Job item: Retype all of the data word for word, without pictures.

★ ★ ★

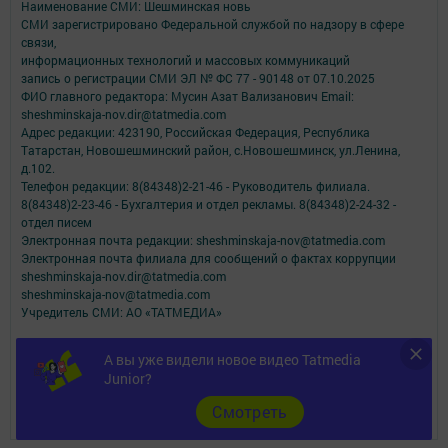
Наименование СМИ: Шешминская новь
СМИ зарегистрировано Федеральной службой по надзору в сфере
связи,
информационных технологий и массовых коммуникаций
запись о регистрации СМИ ЭЛ № ФС 77 - 90148 от 07.10.2025
ФИО главного редактора: Мусин Азат Вализанович Email:
sheshminskaja-nov.dir@tatmedia.com
Адрес редакции: 423190, Российская Федерация, Республика
Татарстан, Новошешминский район, с.Новошешминск, ул.Ленина,
д.102.
Телефон редакции: 8(84348)2-21-46 - Руководитель филиала.
8(84348)2-23-46 - Бухгалтерия и отдел рекламы. 8(84348)2-24-32 -
отдел писем
Электронная почта редакции: sheshminskaja-nov@tatmedia.com
Электронная почта филиала для сообщений о фактах коррупции
sheshminskaja-nov.dir@tatmedia.com
sheshminskaja-nov@tatmedia.com
Учредитель СМИ: АО «ТАТМЕДИА»
Антикоррупционная политика
А вы уже видели новое видео Tatmedia
АО «ТАТМЕДИА» использует «cookie»
для персонализации сервисов и
Junior?
удобства пользователей сайтом.
Использование «cookie» можно отменить в настройках браузера.
Cмотреть
Политика конфиденциальности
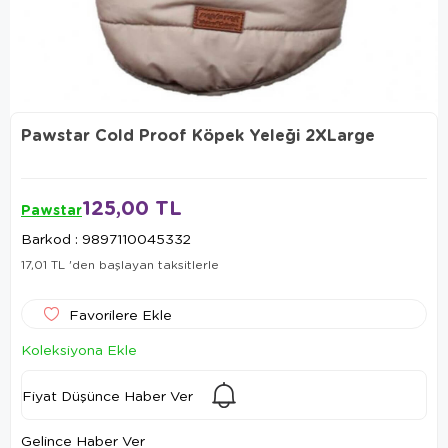
Pawstar Cold Proof Köpek Yeleği 2XLarge
125,00 TL
Pawstar
Barkod
:
9897110045332
17,01 TL
'den başlayan taksitlerle
Favorilere Ekle
Koleksiyona Ekle
Fiyat Düşünce Haber Ver
Gelince Haber Ver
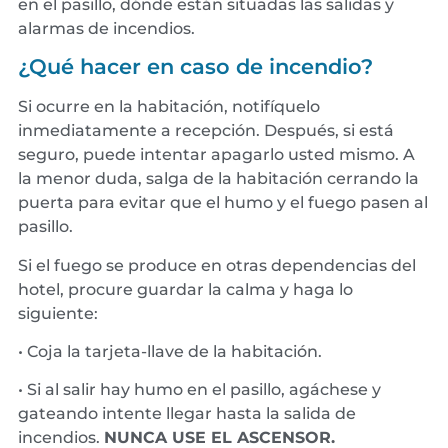
en el pasillo, dónde están situadas las salidas y
alarmas de incendios.
¿Qué hacer en caso de incendio?
Si ocurre en la habitación, notifíquelo
inmediatamente a recepción. Después, si está
seguro, puede intentar apagarlo usted mismo. A
la menor duda, salga de la habitación cerrando la
puerta para evitar que el humo y el fuego pasen al
pasillo.
Si el fuego se produce en otras dependencias del
hotel, procure guardar la calma y haga lo
siguiente:
• Coja la tarjeta-llave de la habitación.
• Si al salir hay humo en el pasillo, agáchese y
gateando intente llegar hasta la salida de
incendios.
NUNCA USE EL ASCENSOR.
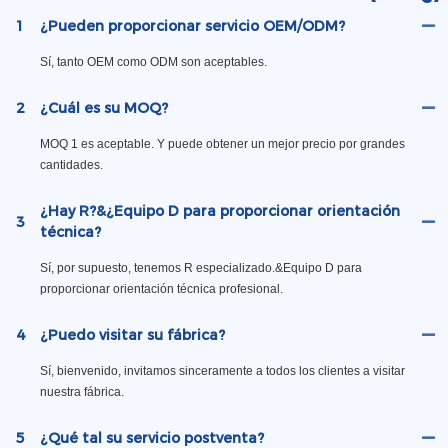
1
¿Pueden proporcionar servicio OEM/ODM?
Sí, tanto OEM como ODM son aceptables.
2
¿Cuál es su MOQ?
MOQ 1 es aceptable. Y puede obtener un mejor precio por grandes
cantidades.
¿Hay R?&¿Equipo D para proporcionar orientación
3
técnica?
Sí, por supuesto, tenemos R especializado.&Equipo D para
proporcionar orientación técnica profesional.
4
¿Puedo visitar su fábrica?
Sí, bienvenido, invitamos sinceramente a todos los clientes a visitar
nuestra fábrica.
5
¿Qué tal su servicio postventa?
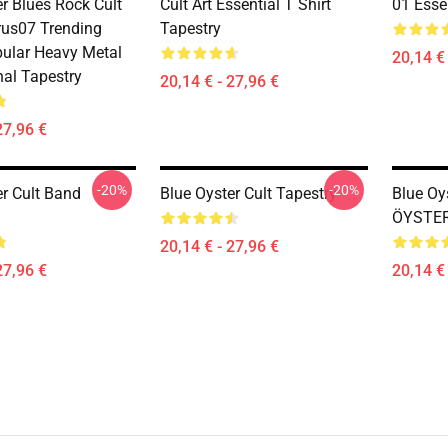
r Blues Rock Cult
Cult Art Essential T Shirt
01 Essen
us07 Trending
Tapestry
ular Heavy Metal
20,14 € 
nal Tapestry
20,14 € - 27,96 €
27,96 €
-20%
-20%
er Cult Band
Blue Oyster Cult Tapestry
Blue Oy
ÖYSTER
20,14 € - 27,96 €
27,96 €
20,14 € 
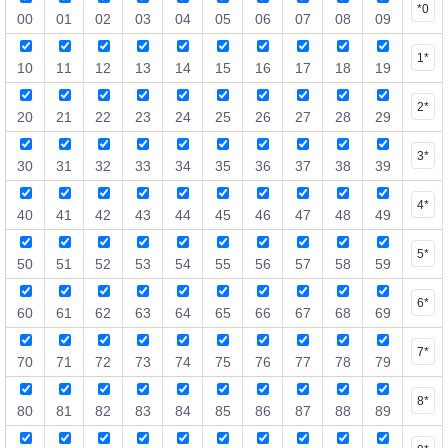
*0
00
01
02
03
04
05
06
07
08
09
1*
10
11
12
13
14
15
16
17
18
19
2*
20
21
22
23
24
25
26
27
28
29
3*
30
31
32
33
34
35
36
37
38
39
4*
40
41
42
43
44
45
46
47
48
49
5*
50
51
52
53
54
55
56
57
58
59
6*
60
61
62
63
64
65
66
67
68
69
7*
70
71
72
73
74
75
76
77
78
79
8*
80
81
82
83
84
85
86
87
88
89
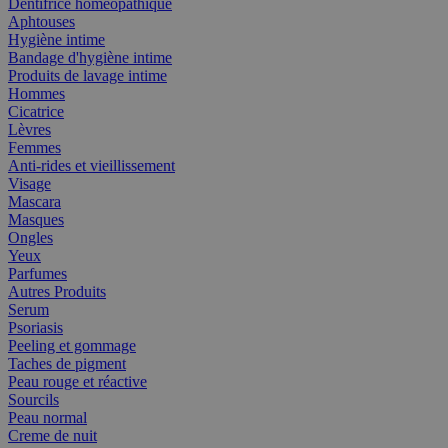
Dentifrice homéopathique
Aphtouses
Hygiène intime
Bandage d'hygiène intime
Produits de lavage intime
Hommes
Cicatrice
Lèvres
Femmes
Anti-rides et vieillissement
Visage
Mascara
Masques
Ongles
Yeux
Parfumes
Autres Produits
Serum
Psoriasis
Peeling et gommage
Taches de pigment
Peau rouge et réactive
Sourcils
Peau normal
Creme de nuit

★ ★ ★

Completed exercise:
Наименование СМИ: Шешминская новь
СМИ зарегистрировано Федеральной службой по надзору в сфере
связи,
информационных технологий и массовых коммуникаций
запись о регистрации СМИ ЭЛ № ФС 77 - 90148 от 07.10.2025
ФИО главного редактора: Мусин Азат Вализанович Email:
sheshminskaja-nov.dir@tatmedia.com
Адрес редакции: 423190, Российская Федерация, Республика
Татарстан, Новошешминский район, с.Новошешминск, ул.Ленина,
д.102.
Телефон редакции: 8(84348)2-21-46 - Руководитель филиала.
8(84348)2-23-46 - Бухгалтерия и отдел рекламы. 8(84348)2-24-32 -
отдел писем
Электронная почта редакции: sheshminskaja-nov@tatmedia.com
Электронная почта филиала для сообщений о фактах коррупции
sheshminskaja-nov.dir@tatmedia.com
sheshminskaja-nov@tatmedia.com
Учредитель СМИ: АО «ТАТМЕДИА»
Антикоррупционная политика
А вы уже видели новое видео Tatmedia
АО «ТАТМЕДИА» использует «cookie»
для персонализации сервисов и
Junior?
удобства пользователей сайтом.
Использование «cookie» можно отменить в настройках браузера.
Cмотреть
Политика конфиденциальности
Pawstar Cold Proof Köpek Yeleği 2XLarge
125,00 TL
Pawstar
Barkod
:
9897110045332
17,01 TL
'den başlayan taksitlerle
Favorilere Ekle
Koleksiyona Ekle
Fiyat Düşünce Haber Ver
Gelince Haber Ver
en el pasillo, dónde están situadas las salidas y
alarmas de incendios.
¿Qué hacer en caso de incendio?
Si ocurre en la habitación, notifíquelo
inmediatamente a recepción. Después, si está
seguro, puede intentar apagarlo usted mismo. A
la menor duda, salga de la habitación cerrando la
puerta para evitar que el humo y el fuego pasen al
pasillo.
Si el fuego se produce en otras dependencias del
hotel, procure guardar la calma y haga lo
siguiente:
• Coja la tarjeta-llave de la habitación.
• Si al salir hay humo en el pasillo, agáchese y
gateando intente llegar hasta la salida de
incendios.
NUNCA USE EL ASCENSOR.
1
¿Pueden proporcionar servicio OEM/ODM?
Sí, tanto OEM como ODM son aceptables.
2
¿Cuál es su MOQ?
MOQ 1 es aceptable. Y puede obtener un mejor precio por grandes
cantidades.
¿Hay R?&¿Equipo D para proporcionar orientación
3
técnica?
Sí, por supuesto, tenemos R especializado.&Equipo D para
proporcionar orientación técnica profesional.
4
¿Puedo visitar su fábrica?
Sí, bienvenido, invitamos sinceramente a todos los clientes a visitar
nuestra fábrica.
5
¿Qué tal su servicio postventa?
r Blues Rock Cult
Cult Art Essential T Shirt
01 Essen
us07 Trending
Tapestry
ular Heavy Metal
20,14 € 
nal Tapestry
20,14 € - 27,96 €
27,96 €
-20%
-20%
er Cult Band
Blue Oyster Cult Tapestry
Blue Oy
ÖYSTER
20,14 € - 27,96 €
27,96 €
20,14 € 
*0
00
01
02
03
04
05
06
07
08
09
1*
10
11
12
13
14
15
16
17
18
19
2*
20
21
22
23
24
25
26
27
28
29
3*
30
31
32
33
34
35
36
37
38
39
4*
40
41
42
43
44
45
46
47
48
49
5*
50
51
52
53
54
55
56
57
58
59
6*
60
61
62
63
64
65
66
67
68
69
7*
70
71
72
73
74
75
76
77
78
79
8*
80
81
82
83
84
85
86
87
88
89
Dentifrice homéopathique
Aphtouses
Hygiène intime
Bandage d'hygiène intime
Produits de lavage intime
Hommes
Cicatrice
Lèvres
Femmes
Anti-rides et vieillissement
Visage
Mascara
Masques
Ongles
Yeux
Parfumes
Autres Produits
Serum
Psoriasis
Peeling et gommage
Taches de pigment
Peau rouge et réactive
Sourcils
Peau normal
Creme de nuit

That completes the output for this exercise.